Reproduce the lines running from the start of the records through the line containing "Im Innenraum trifft", substituting "Datenschutzhinweise" for each occurrence of "Datenschutzerklärung" and leaving everything else unchanged.
** Data extract follows **
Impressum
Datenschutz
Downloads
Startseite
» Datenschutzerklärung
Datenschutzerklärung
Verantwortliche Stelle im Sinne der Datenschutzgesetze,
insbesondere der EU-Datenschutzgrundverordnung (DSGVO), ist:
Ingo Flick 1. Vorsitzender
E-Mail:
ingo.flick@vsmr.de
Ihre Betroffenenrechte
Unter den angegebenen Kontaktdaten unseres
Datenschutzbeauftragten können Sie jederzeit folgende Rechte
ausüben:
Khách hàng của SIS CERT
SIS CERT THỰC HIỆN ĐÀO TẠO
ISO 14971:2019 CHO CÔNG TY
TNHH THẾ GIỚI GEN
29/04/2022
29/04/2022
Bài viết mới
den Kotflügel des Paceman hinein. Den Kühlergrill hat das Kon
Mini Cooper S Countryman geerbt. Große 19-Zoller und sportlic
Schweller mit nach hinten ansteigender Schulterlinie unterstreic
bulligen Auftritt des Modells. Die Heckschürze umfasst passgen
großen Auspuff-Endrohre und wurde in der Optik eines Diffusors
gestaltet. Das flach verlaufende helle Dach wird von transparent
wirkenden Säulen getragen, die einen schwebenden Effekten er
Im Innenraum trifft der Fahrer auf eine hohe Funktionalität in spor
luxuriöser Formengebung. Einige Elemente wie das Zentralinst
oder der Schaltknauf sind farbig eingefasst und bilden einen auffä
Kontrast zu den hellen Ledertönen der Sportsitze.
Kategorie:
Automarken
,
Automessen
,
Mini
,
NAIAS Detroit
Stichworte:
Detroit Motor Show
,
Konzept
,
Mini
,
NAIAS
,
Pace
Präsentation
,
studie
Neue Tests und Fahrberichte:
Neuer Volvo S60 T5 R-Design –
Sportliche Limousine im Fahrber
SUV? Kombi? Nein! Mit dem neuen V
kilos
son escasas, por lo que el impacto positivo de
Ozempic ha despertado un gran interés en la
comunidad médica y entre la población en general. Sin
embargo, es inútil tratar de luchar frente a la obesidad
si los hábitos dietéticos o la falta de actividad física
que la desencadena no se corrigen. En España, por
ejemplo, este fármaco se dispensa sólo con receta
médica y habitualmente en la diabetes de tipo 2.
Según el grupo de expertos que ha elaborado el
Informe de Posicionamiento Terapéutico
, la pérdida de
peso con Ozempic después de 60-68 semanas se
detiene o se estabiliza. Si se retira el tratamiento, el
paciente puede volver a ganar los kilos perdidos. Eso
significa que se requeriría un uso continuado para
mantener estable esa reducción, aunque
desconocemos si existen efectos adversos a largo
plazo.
** End of Data extract **
=== Answer for this exercise ===
Impressum
Datenschutz
Downloads
Startseite
» Datenschutzhinweise
Datenschutzhinweise
Verantwortliche Stelle im Sinne der Datenschutzgesetze,
insbesondere der EU-Datenschutzgrundverordnung (DSGVO), ist:
Ingo Flick 1. Vorsitzender
E-Mail:
ingo.flick@vsmr.de
Ihre Betroffenenrechte
Unter den angegebenen Kontaktdaten unseres
Datenschutzbeauftragten können Sie jederzeit folgende Rechte
ausüben:
Khách hàng của SIS CERT
SIS CERT THỰC HIỆN ĐÀO TẠO
ISO 14971:2019 CHO CÔNG TY
TNHH THẾ GIỚI GEN
29/04/2022
29/04/2022
Bài viết mới
den Kotflügel des Paceman hinein. Den Kühlergrill hat das Kon
Mini Cooper S Countryman geerbt. Große 19-Zoller und sportlic
Schweller mit nach hinten ansteigender Schulterlinie unterstreic
bulligen Auftritt des Modells. Die Heckschürze umfasst passgen
großen Auspuff-Endrohre und wurde in der Optik eines Diffusors
gestaltet. Das flach verlaufende helle Dach wird von transparent
wirkenden Säulen getragen, die einen schwebenden Effekten er
Im Innenraum trifft der Fahrer auf eine hohe Funktionalität in spor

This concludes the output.